Но все же на душе было пакостно. И домой я пошел с облегчением, хотя и в прескверном настроении. Меня обогнал Ромка Дунаев, обернулся на ходу… Но ничего не сказал. Предатель… Он, поди, главный болтун…
Настроение еще больше испортилось, когда на скамейке возле своего подъезда я увидел Тимохина. Вот ведь радость. И чего ему тут надо? Сейчас скажет, наверно, какую-нибудь умную гадость. Или просто посмотрит с ухмылкой. Ерунда, конечно, но все равно противно.
Я внутренне напрягся, стараясь не смотреть на Тимохина. А он, гад, на меня смотрел! Неотрывно! И даже не исподлобья!
Я поравнялся с ним. Тимохин сказал совсем не то, что я ожидал услышать:
— Садись.
Я остановился. И сел рядом с ним! Наверно, я просто был ошарашен.
Он молчал. И я. Потом он то ли приказал, то ли спросил:
— Идем?
— Куда? — Я совершенно не врубался в ситуацию. А Димка уже встал со скамейки и стал уходить. И я пошел за ним.
— Сначала в киоск. Знаешь, у меня есть один недостаток: я ужасно люблю ряженку с рогаликами. В школе не ем, деньги, что мне на обед дают, на них трачу.
Ясно! Это он издевается так. У меня заныла ломаная рука, и захотелось врезать по Димкиной физиономии. Пусть потом хоть обе руки ломает! Но Димка уже подскочил к киоску, сунул в окошечко деньги.

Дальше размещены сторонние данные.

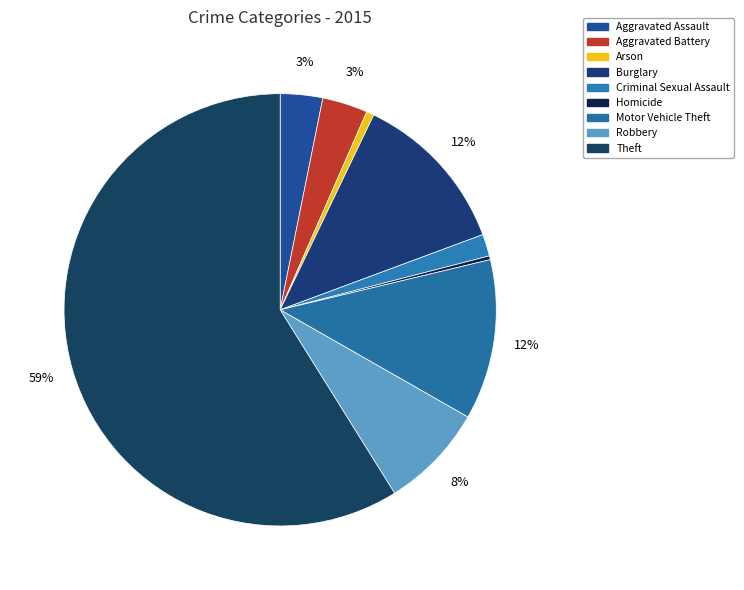

Which category accounts for the majority?

Theft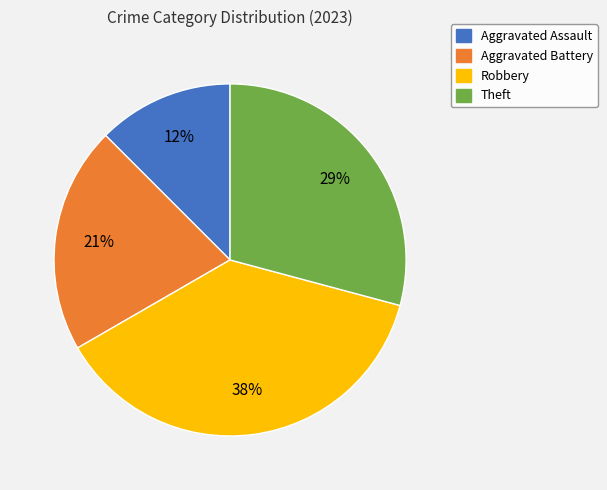

Is it true that Robbery is 44% of the pie?

False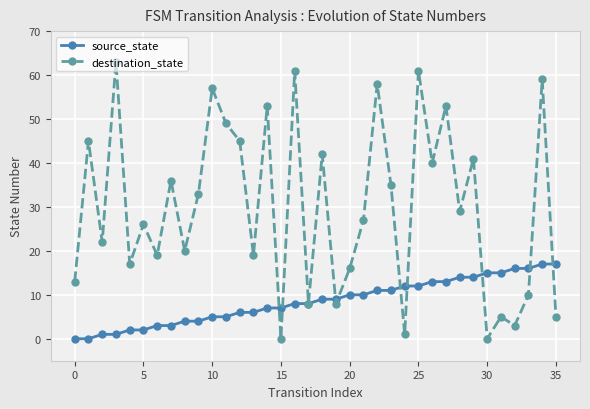

Rank the series by their average value, from lowest to highest.

source_state, destination_state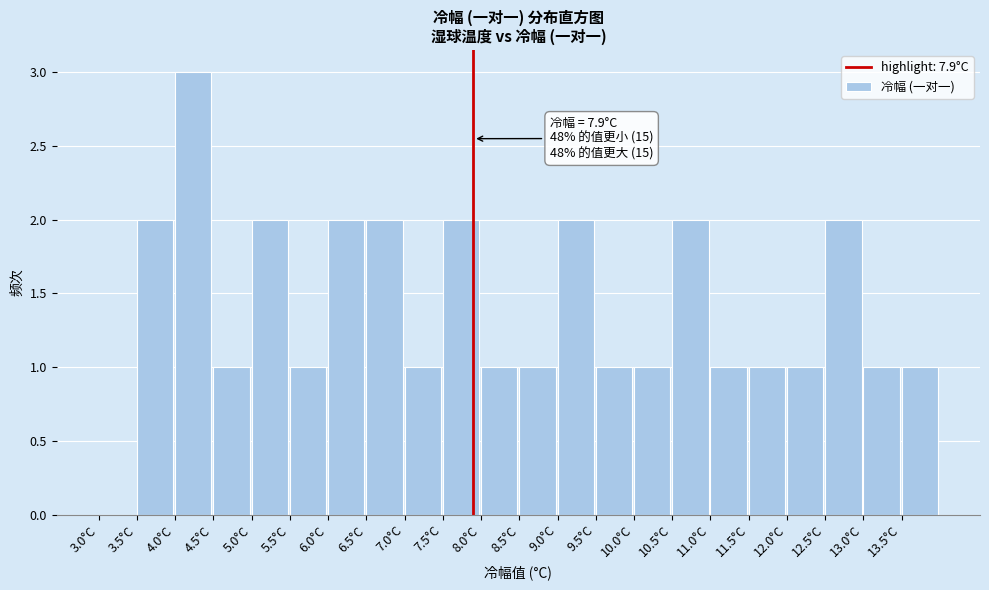

Over which range of the x-axis is the bar tallest?

4.0 to 4.5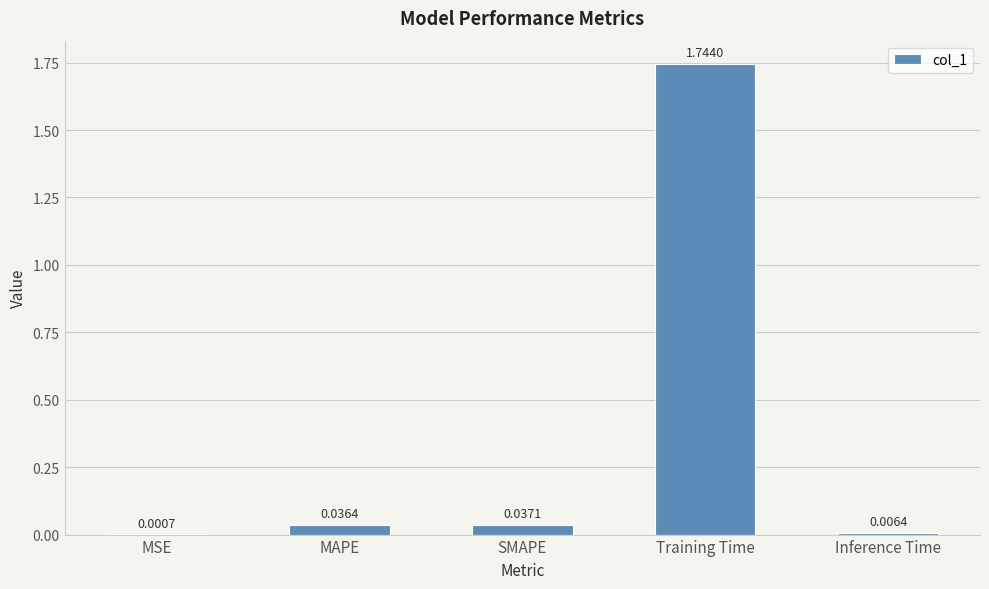

Which category has the highest value across all series?

Training Time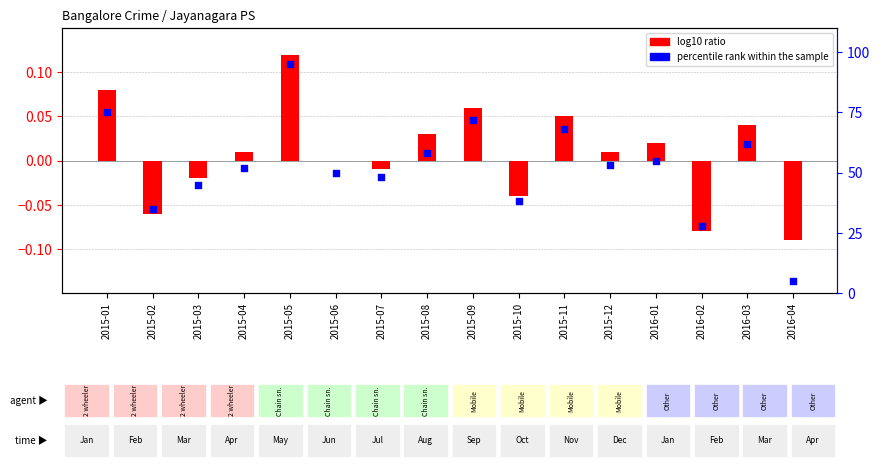

Which series contains the lowest Y value?

log10 ratio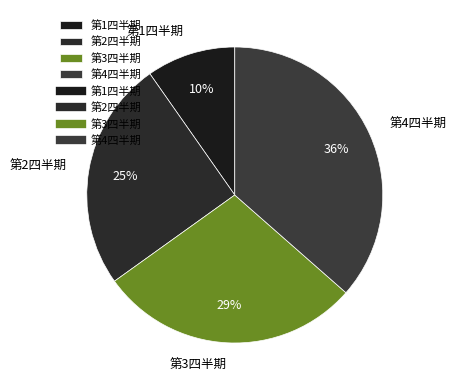

What is the ratio of the value at 第3四半期 to the value at 第1四半期?

2.9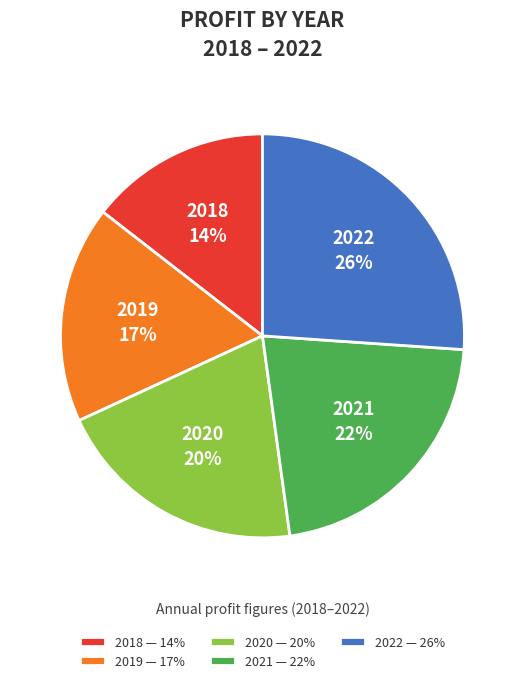

To the nearest percent, what is the difference between the 2018 and 2020 slice percentages?

6%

Я повернулся и пошел прочь.
— Куда ты? — услышал я.
Димка, с двумя пакетами ряженки и двумя рогаликами, догнал меня. Протянул мне половину:
— Держи, это тебе.
Я взял. А Димка вскрыл пакет, откусил от рогалика, запил огромным глотком.
Сказал набитым ртом:
— Это ужасно некрасиво — есть на ходу. Но меня уже не исправить.
Я тоже принялся за еду. И, надо сказать, не без наслаждения. Димка изредка поглядывал на меня: откусит, запьет — взглянет, откусит, запьет — взглянет… И с каждым взглядом лицо его становилось все более светлым. Словно вот-вот должно было выплеснуться что-то хорошее. Я косил глаза на Димку, тоже все больше и больше теплея внутри. Наконец, наши взгляды встретились. И не разошлись! А мы вдруг — разом! — рассмеялись. Безудержно! Я никогда не видел раньше Димку таким вот. Вообще не думал, что он может смеяться. Особенно вот так — чисто и по-доброму.
И мы стояли и смеялись, держа в руках недопитые пакеты с ряженкой и недоеденные рогалики, и на нас смотрели прохожие. И некоторые тоже улыбались. И мне снова было хорошо. Потому что я все понял. И Димка понял, что я понял.
— Идем ко мне, — сказал, наконец, он.
— Ага, — сказал я.
И мы пошли, доедая рогалики и допивая ряженку.
— Димка… — позвал я его.
— Чего?
— Ничего. Просто я первый раз тебя так назвал: Димка.